The Saturn was a joke. I had fun playing Virtua Cop and Fighters Megamix, but it was quite obvious that the PlayStation and N64 had far more innovative games and were way more fun.

Then along came the Dreamcast. It looked beautiful, obviously. But the games also just looked like a lot of fun. I preordered the thing to get Powerstone and Sonic Adventure, and then fell in love with Soul Calibur and NFL2K. I loved the thing like it was my baby. From Crazy Taxi to Jet Grind Radio to Skies of Arcadia. The system was pushing out games better looking than anything on the PSX or N64, and the games were not only a ton of fun but really innovated.

And, shockingly enough, the system was actually flying off the shelves. Fueled in no small part by the media hype surrounding Soul Calibur and Crazy Taxi, gamers were actually buying the DC with many games to go with it. Could Sega actually make a successful system again after the ill-fated Saturn?

Not if EA had anything to do with it. When Sony entered the market in 1995, they made games mainstream for the first time ever. They had a wider assortment of games than ever before, and, with clever marketing and budget priced titles, the relatively niche, nerdy hobby of gaming was finally embraced by the masses. The Nintendo 64 helped spurn this new love with the best multiplayer games ever seen on a home console. From Goldeneye and Perfect Dark to the beloved Super Mario Kart, if you wanted to get together with some friends and play games, Nintendo was the place to be. For the first time ever, the mainstream was finally deciding what games were going to make money and, therefore, what games companies were going to make.

As many of you might know, the most popular genre among the general public is sports. Specifically, football. And, to be even more specific, John Madden Football.

There was no Madden Football on the Dreamcast.

EA wrote the obituary for the DC in America. If you don't have EA on your side, you will not succeed. It's as simple as that. As good as NFL2K was on the Dreamcast, it didn't have any name recognition with the general public.

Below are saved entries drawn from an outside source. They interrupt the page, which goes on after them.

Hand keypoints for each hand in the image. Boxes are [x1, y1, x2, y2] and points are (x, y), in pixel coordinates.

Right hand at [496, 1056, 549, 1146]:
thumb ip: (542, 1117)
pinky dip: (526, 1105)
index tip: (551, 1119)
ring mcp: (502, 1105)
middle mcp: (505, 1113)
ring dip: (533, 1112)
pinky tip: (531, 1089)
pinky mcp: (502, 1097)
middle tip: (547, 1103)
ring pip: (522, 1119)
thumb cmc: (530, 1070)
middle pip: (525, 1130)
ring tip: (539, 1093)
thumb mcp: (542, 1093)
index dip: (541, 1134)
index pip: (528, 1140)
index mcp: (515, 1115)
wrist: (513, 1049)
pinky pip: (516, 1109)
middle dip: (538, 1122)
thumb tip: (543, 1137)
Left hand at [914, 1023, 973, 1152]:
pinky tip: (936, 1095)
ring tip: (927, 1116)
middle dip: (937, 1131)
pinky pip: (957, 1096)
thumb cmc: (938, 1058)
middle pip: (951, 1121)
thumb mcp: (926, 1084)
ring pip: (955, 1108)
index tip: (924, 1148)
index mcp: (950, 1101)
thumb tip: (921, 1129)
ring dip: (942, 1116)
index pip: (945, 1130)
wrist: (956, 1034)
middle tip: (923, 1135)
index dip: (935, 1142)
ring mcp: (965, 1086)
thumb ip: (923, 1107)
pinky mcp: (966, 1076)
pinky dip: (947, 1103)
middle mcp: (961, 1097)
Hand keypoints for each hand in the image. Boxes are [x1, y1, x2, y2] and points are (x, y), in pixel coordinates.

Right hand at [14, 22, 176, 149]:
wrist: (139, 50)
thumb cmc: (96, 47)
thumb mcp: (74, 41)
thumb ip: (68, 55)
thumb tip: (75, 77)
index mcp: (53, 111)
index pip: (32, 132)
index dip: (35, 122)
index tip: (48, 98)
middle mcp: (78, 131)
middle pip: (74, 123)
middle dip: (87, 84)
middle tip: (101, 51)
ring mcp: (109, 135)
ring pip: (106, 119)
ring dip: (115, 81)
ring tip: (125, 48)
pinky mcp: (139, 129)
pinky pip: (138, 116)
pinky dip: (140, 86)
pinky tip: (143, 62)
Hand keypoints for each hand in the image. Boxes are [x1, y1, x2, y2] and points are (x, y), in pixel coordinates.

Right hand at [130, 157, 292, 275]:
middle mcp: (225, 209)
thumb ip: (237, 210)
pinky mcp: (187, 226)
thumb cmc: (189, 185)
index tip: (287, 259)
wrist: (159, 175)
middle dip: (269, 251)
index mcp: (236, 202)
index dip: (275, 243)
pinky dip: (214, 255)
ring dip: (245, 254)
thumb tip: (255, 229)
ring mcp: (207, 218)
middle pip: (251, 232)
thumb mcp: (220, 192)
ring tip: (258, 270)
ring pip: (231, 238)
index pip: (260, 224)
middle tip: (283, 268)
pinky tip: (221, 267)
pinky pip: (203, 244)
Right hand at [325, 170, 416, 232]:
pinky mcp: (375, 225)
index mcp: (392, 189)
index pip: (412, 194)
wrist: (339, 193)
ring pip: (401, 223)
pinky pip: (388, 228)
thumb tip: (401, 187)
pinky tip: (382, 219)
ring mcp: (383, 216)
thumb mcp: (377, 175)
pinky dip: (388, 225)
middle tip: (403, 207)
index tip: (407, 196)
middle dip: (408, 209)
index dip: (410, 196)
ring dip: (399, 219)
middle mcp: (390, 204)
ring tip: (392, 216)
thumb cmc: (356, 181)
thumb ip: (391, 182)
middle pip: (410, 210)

Ever after Sega teamed up with ESPN, the public still refused to buy it. "We don't want to change" they yelled, "We want Madden."

The PS2 came out with marginally better graphics, 2 fewer controller ports, no VMU and no built in online support, and blew the DC out of the water. Gamers were flocking to shallow 2D brawlers like The Bouncer and pseudo 3D fighters with 5-year-old gameplay like Tekken Tag Tournament over the far more innovative and fun Dreamcast games. EA teamed up with Sony, though.

And now the Dreamcast is dead. And I cry.

But EA is still going strong. And EA, like a Cougar, is still teamed up with the leader in the market place. The Xbox is a great system with a strong collection of exclusive titles, not to mention the best graphics and the only system with a built in hard drive and Internet support out of the box. They are the only system out right now with an online infrastructure built and maintained by one entity. Yet EA refuses to support XBox Live, instead they continue to suck Sony's teat making inferior online games on the PS2.

Yes, I am very bitter. EA buys companies and churns out rehashes of games every year. No, their games aren't bad, but they aren't that good either. EA is the 2nd largest publisher in the world, 2nd only to Nintendo, yet they have no GREAT games in their library. They have no Metroids or Sonics. No Chrono Triggers or Herzog Zweis. EA is a company that uses licenses created by other companies to sell their games. EA is what is wrong with the industry.

And this is not just talk. The most recent EA game in my collection is Madden '94 for the SNES. I refuse to buy any game they "make" or publish. Fuck EA.